The group is feeling bullish about the President’s second term, and all signs point to continued White House cooperation. “We are tripling our size in terms of our staff,” says Doyle. Since the election concluded, the group has hired three former officials from Obama’s reelection campaign: Greg Shultz, the former Ohio state director; Diana Doukas, a former campaign fundraiser; and Tom Reynolds, one of the regional media specialists.

After Organizing for Action announced its initial intent to take corporate donations, some lobbyists in town speculated that the new organization would create a new tier of access for companies willing to give higher amounts of money. (The suggested $500,000 buy-in figure to sit on Organizing for Action advisory board is ten times the membership cost of Business Forward.) But former Obama advisers were bombarded with criticism for their plans, including stinging editorials from the New York Times and the Washington Post.
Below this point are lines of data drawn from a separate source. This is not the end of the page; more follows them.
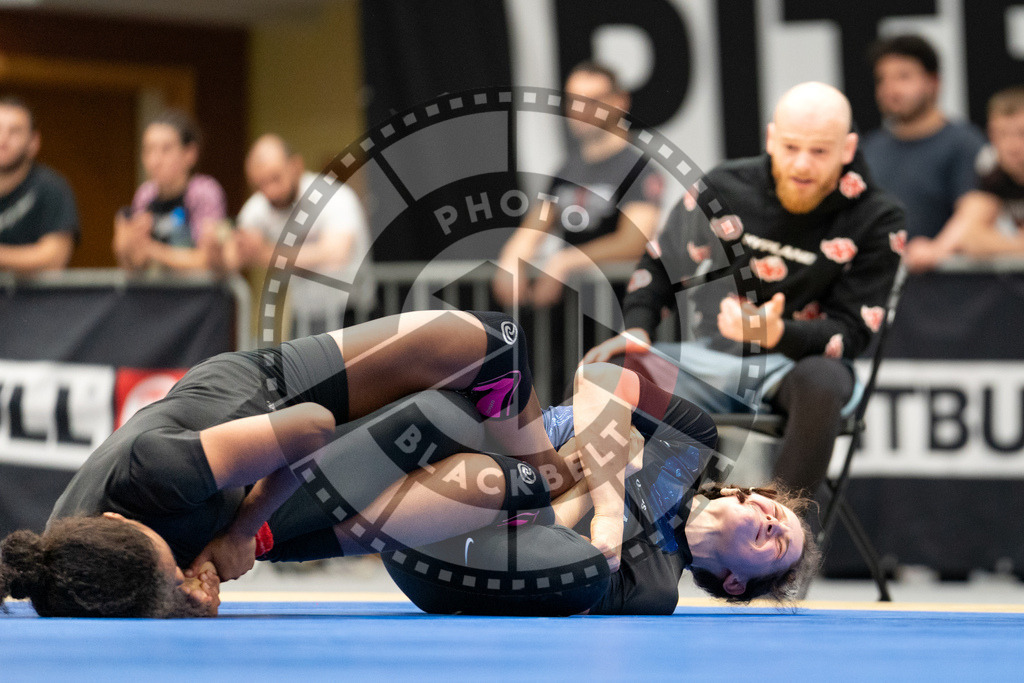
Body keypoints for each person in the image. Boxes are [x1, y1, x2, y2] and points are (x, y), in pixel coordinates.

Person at [0, 310, 567, 617]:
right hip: (242, 521)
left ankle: (558, 487)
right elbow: (156, 593)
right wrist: (190, 599)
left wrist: (240, 530)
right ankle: (525, 515)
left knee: (491, 346)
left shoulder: (150, 470)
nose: (179, 573)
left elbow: (310, 426)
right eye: (171, 577)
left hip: (268, 399)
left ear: (118, 524)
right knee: (444, 429)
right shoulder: (72, 583)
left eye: (169, 568)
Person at [583, 82, 904, 496]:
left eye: (820, 151)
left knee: (824, 380)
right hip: (710, 362)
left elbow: (853, 333)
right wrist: (639, 328)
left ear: (848, 148)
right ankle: (634, 528)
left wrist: (778, 334)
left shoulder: (878, 216)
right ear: (771, 138)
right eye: (790, 147)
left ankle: (783, 534)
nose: (802, 165)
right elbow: (660, 262)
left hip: (797, 368)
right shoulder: (725, 185)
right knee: (613, 371)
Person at [492, 61, 663, 308]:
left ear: (619, 102)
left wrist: (566, 261)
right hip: (577, 311)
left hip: (622, 308)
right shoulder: (567, 170)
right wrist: (511, 259)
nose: (580, 111)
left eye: (593, 101)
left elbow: (634, 242)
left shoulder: (639, 169)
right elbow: (536, 225)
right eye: (573, 100)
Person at [227, 134, 376, 334]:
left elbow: (336, 254)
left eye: (275, 178)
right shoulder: (260, 205)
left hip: (353, 314)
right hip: (304, 316)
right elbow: (234, 255)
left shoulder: (334, 196)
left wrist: (267, 254)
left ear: (295, 165)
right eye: (259, 184)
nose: (270, 192)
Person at [861, 34, 985, 253]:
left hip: (944, 283)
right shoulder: (870, 148)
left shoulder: (964, 144)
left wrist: (938, 249)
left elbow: (976, 210)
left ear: (933, 82)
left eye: (903, 77)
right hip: (879, 281)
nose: (891, 89)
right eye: (882, 79)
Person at [899, 86, 1024, 270]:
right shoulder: (992, 175)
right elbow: (970, 236)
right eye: (1001, 134)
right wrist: (936, 250)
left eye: (1021, 133)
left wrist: (993, 242)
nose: (1011, 146)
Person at [113, 109, 227, 272]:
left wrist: (152, 250)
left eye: (166, 149)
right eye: (148, 150)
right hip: (157, 295)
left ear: (190, 153)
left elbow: (205, 261)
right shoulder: (145, 195)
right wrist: (125, 246)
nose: (155, 160)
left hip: (197, 296)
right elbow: (136, 266)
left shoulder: (203, 192)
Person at [0, 97, 79, 274]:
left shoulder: (51, 187)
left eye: (14, 131)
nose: (3, 139)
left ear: (33, 142)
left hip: (33, 300)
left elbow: (54, 257)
The new rules announced Thursday do not eliminate the risk of monied interests buying access and influence–or the appearance of the same–by giving large sums to Organizing for Action. Organizers have not backed off discussions about having senior officials at the White House, including the President, attend events for the group, with special briefings for top donors. But the announcement does suggest a quick return to the presidential high-money corporate donation days of the 1990s is not immediately at hand. Back then many of the nation’s top for-profit companies were expected to give large checks is so-called “soft money” to the national political parties. The donations typically coincided with special access to events with the President and his aides.

The announcement Thursday by Messina did not address directly the question of whether the new group, Organizing for Action, will accept contributions from non-profit foundations and labor unions. The group plans to hold a summit for organizers and donors in Washington later this month.